UCLA Law has long been a leader in the interdisciplinary study of law. The school’s joint degree programs are an important component of this interdisciplinary focus. Through our joint degree programs, students augment their legal education and gain specialized training and expertise that will prepare them for wide-ranging professional pursuits.
Formal Joint Degree Programs
Students at UCLA Law may choose to pursue one of the eight formal joint degree programs we offer in cooperation with other distinguished UCLA professional schools and departments. Our formal joint degree programs include: Law and Afro-American Studies, Law and American Indian Studies, Law and Management, Law and Philosophy, Law and Public Health, Law and Public Policy, Law and Social Welfare, and Law and Urban Planning.
Individually-Tailored Joint Degree Programs
Students may also elect to design and individually-tailored joint degree program, drawing from the multiple disciplines in UCLA’s vast curriculum, or seek approval for a joint degree program with another high-quality school or university.
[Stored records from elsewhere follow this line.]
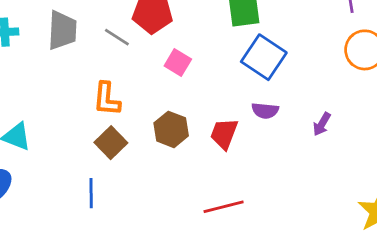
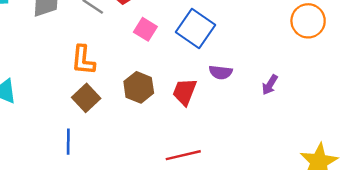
blue square: (264, 57) -> (195, 29), moved

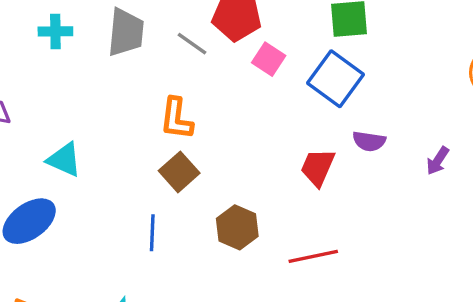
pink square: (145, 29) -> (269, 59), moved
brown hexagon: (139, 87) -> (237, 227), moved

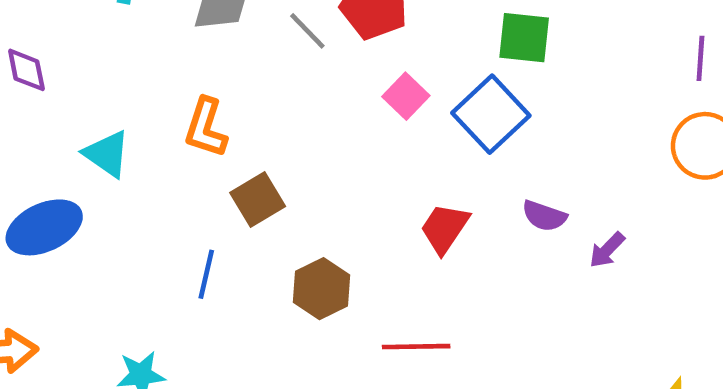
pink square: (269, 59) -> (406, 96), moved
orange L-shape: (176, 119) -> (206, 128), moved
purple semicircle: (369, 141) -> (544, 216), moved

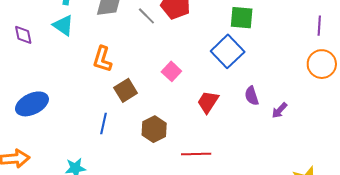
pink square: (406, 96) -> (171, 71), moved
cyan triangle: (107, 154) -> (63, 25), moved
purple semicircle: (544, 216) -> (252, 96), turned 54

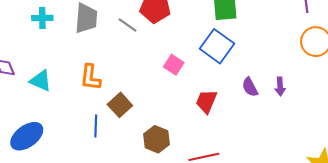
cyan triangle: (63, 25) -> (41, 81), moved
pink square: (171, 71) -> (174, 65), moved
purple arrow: (279, 110) -> (280, 86), moved, turned -36
blue line: (103, 123) -> (96, 126), moved

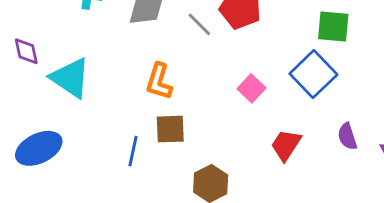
orange L-shape: (90, 77) -> (159, 81), moved
cyan triangle: (41, 81) -> (70, 78), size x1.4
brown square: (120, 105) -> (170, 129), turned 30

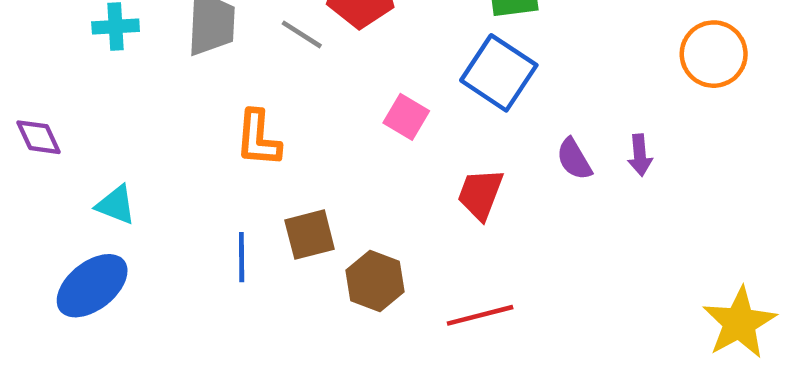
cyan triangle: (70, 78) -> (116, 205), moved, size x0.6
brown square: (170, 129) -> (310, 235), moved

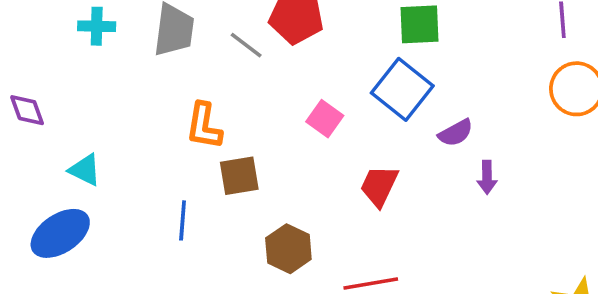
purple arrow: (640, 155) -> (487, 177), moved
purple semicircle: (574, 159) -> (456, 133), moved, turned -93
brown square: (310, 235) -> (239, 176), moved

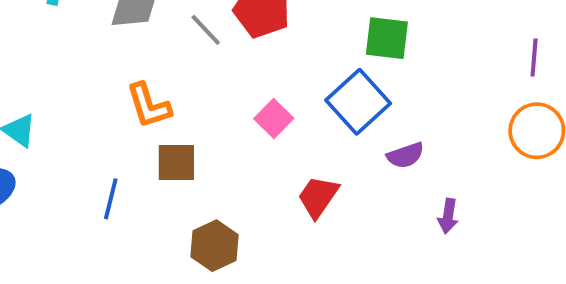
orange L-shape: (204, 126) -> (149, 106), turned -36
purple arrow: (487, 177) -> (448, 216), moved

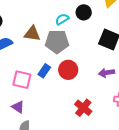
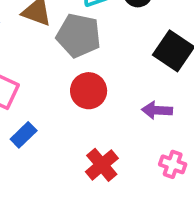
blue rectangle: (44, 71) -> (24, 135), moved

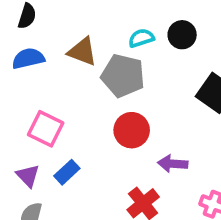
purple arrow: (157, 110) -> (173, 164), moved

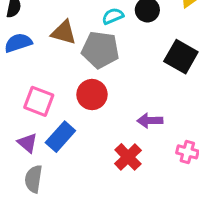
red circle: (132, 130) -> (92, 95), moved
blue rectangle: (67, 172) -> (60, 137), size x1.4

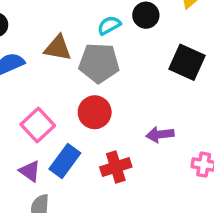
pink square: (39, 101) -> (38, 125), turned 32
red cross: (128, 157) -> (116, 167), moved, turned 32

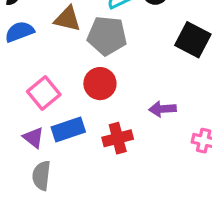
blue rectangle: (65, 161) -> (68, 130), turned 32

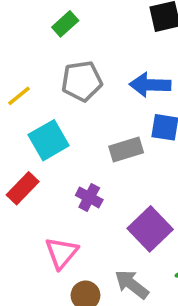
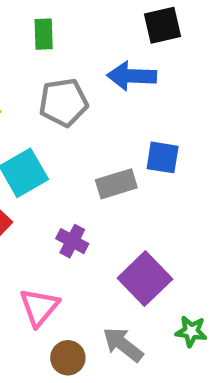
green rectangle: (65, 24) -> (44, 34), turned -50
blue arrow: (150, 85) -> (132, 76), moved

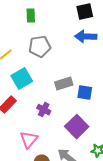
blue arrow: (132, 76) -> (86, 37), moved
blue square: (163, 157) -> (85, 93), moved

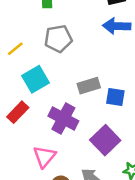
purple cross: (44, 110) -> (63, 119), size x1.6

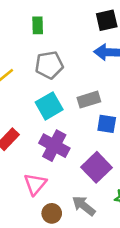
cyan square: (35, 79) -> (49, 106), moved
gray rectangle: (89, 86) -> (89, 100), moved

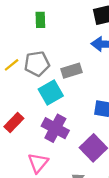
gray pentagon: (49, 65) -> (37, 64), moved
gray rectangle: (89, 100) -> (71, 71), moved

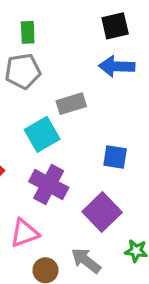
gray pentagon: (37, 64) -> (23, 71), moved
pink triangle: (38, 163) -> (24, 233), turned 30

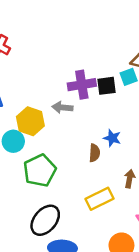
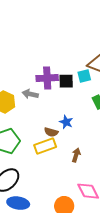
brown semicircle: (95, 153) -> (51, 132), turned 96
yellow rectangle: (100, 199) -> (45, 146), moved

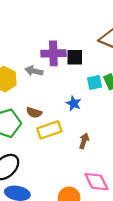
cyan square: (84, 76) -> (94, 83), moved
brown semicircle: (51, 132) -> (34, 113), moved

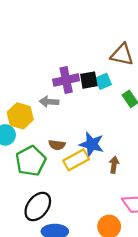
cyan square: (94, 83) -> (103, 81), moved
blue star: (74, 103) -> (92, 144), moved, size x1.5

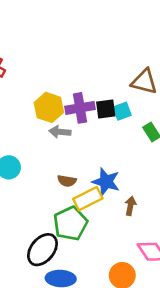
yellow hexagon: (20, 116) -> (49, 107), moved
green pentagon: (31, 161) -> (70, 224), moved

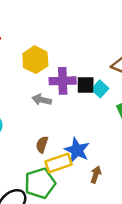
yellow hexagon: (49, 107) -> (35, 60), moved
cyan square: (122, 111) -> (100, 89), turned -35
brown semicircle: (67, 181) -> (42, 145), turned 91

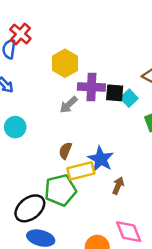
gray arrow: (42, 100) -> (69, 105), turned -60

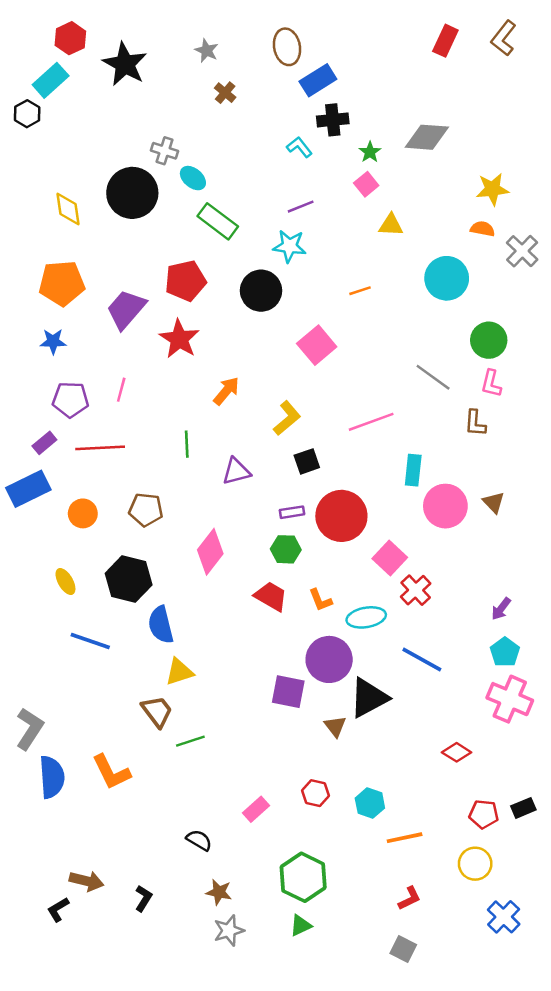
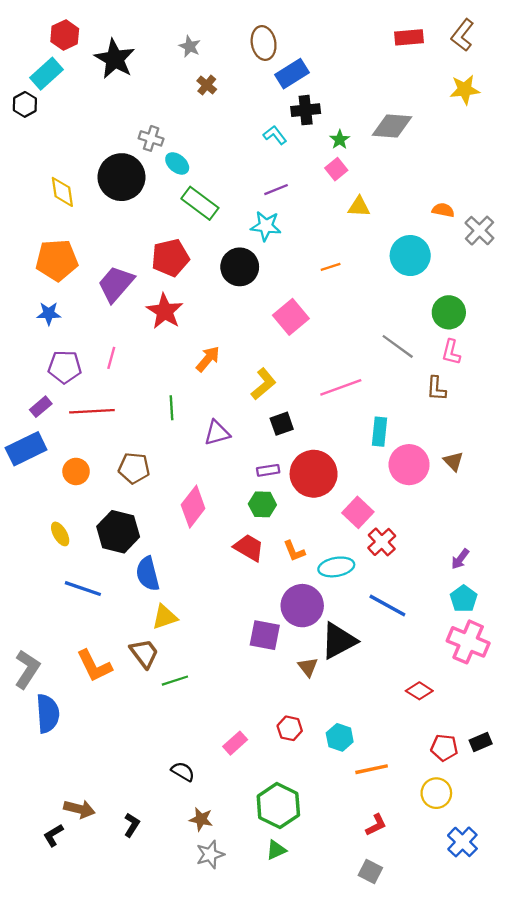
red rectangle: (445, 41) -> (409, 37), turned 60
yellow star: (492, 189) -> (465, 90), moved
orange L-shape: (111, 772) -> (94, 666), moved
In the past, the School of Law has approved programs that offer concurrent plans of study over four years leading to a J.D. and an M. A. with the Fletcher School of Law and Diplomacy at Tufts University, Nitze School of Advanced International Studies at Johns Hopkins University, the School of Foreign Service at Georgetown University, and the Woodrow Wilson School of International Studies at Princeton University. Students interested in pursuing these joint degree programs will also need to gain individual approval from those institutions.
How to Apply
To pursue one of our formal joint degree programs, students must apply both to UCLA Law and directly to the other school. Applicants should contact the appropriate graduate school or department to obtain its application, and must meet the department's requirements and deadlines. Students interested in creating an individualized joint degree program, or pursuing a joint degree program with another university, will work with the Dean of Students Office during their first or second years of law school to seek approval for the joint degree.